A Crummey letter (or Crummey notice) is a written notice the trustee sends to the trust beneficiaries each time you gift money into the trust to pay the premium. It tells them they have a short window, often 30 days, to withdraw their share of that gift. That temporary withdrawal right is what makes the gift a "present interest," which is what qualifies it for the annual gift tax exclusion. Skipping Crummey notices is a common, avoidable mistake, so the trustee needs to send them every year and keep records.

05Who needs an irrevocable life insurance trust?

An ILIT mainly helps people whose estate is large enough to face the federal estate tax (the 2026 exemption is $15 million per person, $30 million for a married couple) or who live in a state with a lower estate or inheritance tax threshold. It also helps when you want tight control over how and when heirs receive money, or when life insurance is funding estate liquidity so heirs do not have to sell a business or property to pay a tax bill.

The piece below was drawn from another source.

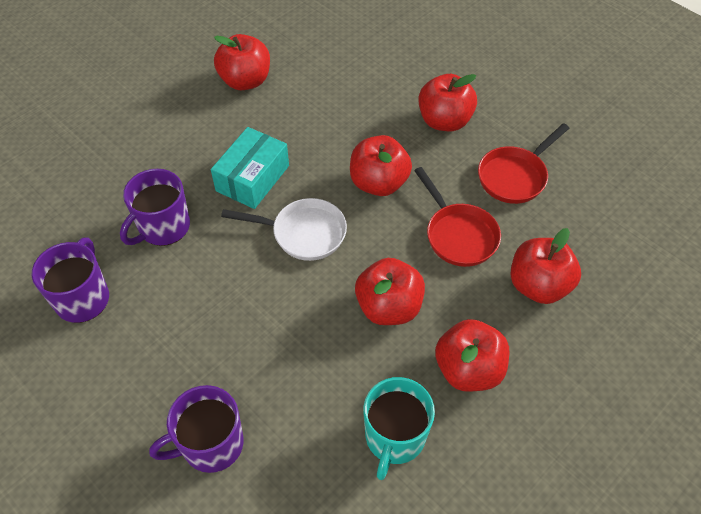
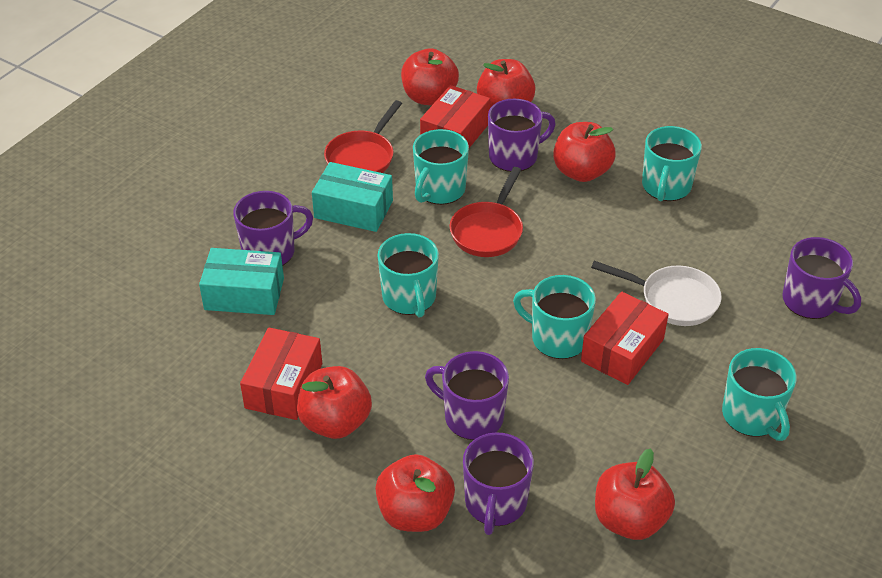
purple mug: [32,237,109,323] [120,169,190,246] [149,385,244,473] = 3 -> [233,191,313,266] [425,351,509,440] [463,432,534,535] [488,99,556,172] [782,237,861,319] = 5
red box: none = 0 -> [240,327,322,420] [420,85,490,148] [581,292,669,385] = 3
turquoise box: [211,127,289,209] = 1 -> [199,248,284,315] [312,162,393,232] = 2
turquoise mug: [363,377,435,480] = 1 -> [377,233,439,318] [413,129,469,205] [513,275,596,359] [642,126,702,201] [722,348,797,441] = 5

For most families well under the exemption, a simpler beneficiary setup does the same job.

06When is an ILIT overkill?

For most families, an ILIT is more machinery than the situation calls for. If your total estate is comfortably under the federal exemption and your state has no estate or inheritance tax problem, naming beneficiaries directly on a normal policy already delivers an income-tax-free payout with none of the cost, the annual Crummey notices, or the lost control. The honest move is to size the estate-tax exposure first, then decide whether the trust earns its keep.

07Can you change or cancel an ILIT after setting it up?

Generally no, which is the point of the word irrevocable. Once the trust is funded, you usually cannot take the policy back, change the beneficiaries yourself, tap the cash value, or undo the trust. Some trusts include limited flexibility through a trust protector or specific provisions, but you should not count on that. Because it is so hard to reverse, the trust document needs to be drafted carefully by an estate attorney before you fund it.

08Is an ILIT the same as the life insurance death benefit being tax-free?

No. A normal life insurance death benefit paid to a named person is already generally free of federal income tax under IRC section 101(a). An ILIT solves a different problem: federal estate tax. If your estate is large enough to owe estate tax, the payout could be counted in your estate and taxed there even though it is income-tax-free. The ILIT is what keeps it out of the estate. This is educational information, not tax or legal advice.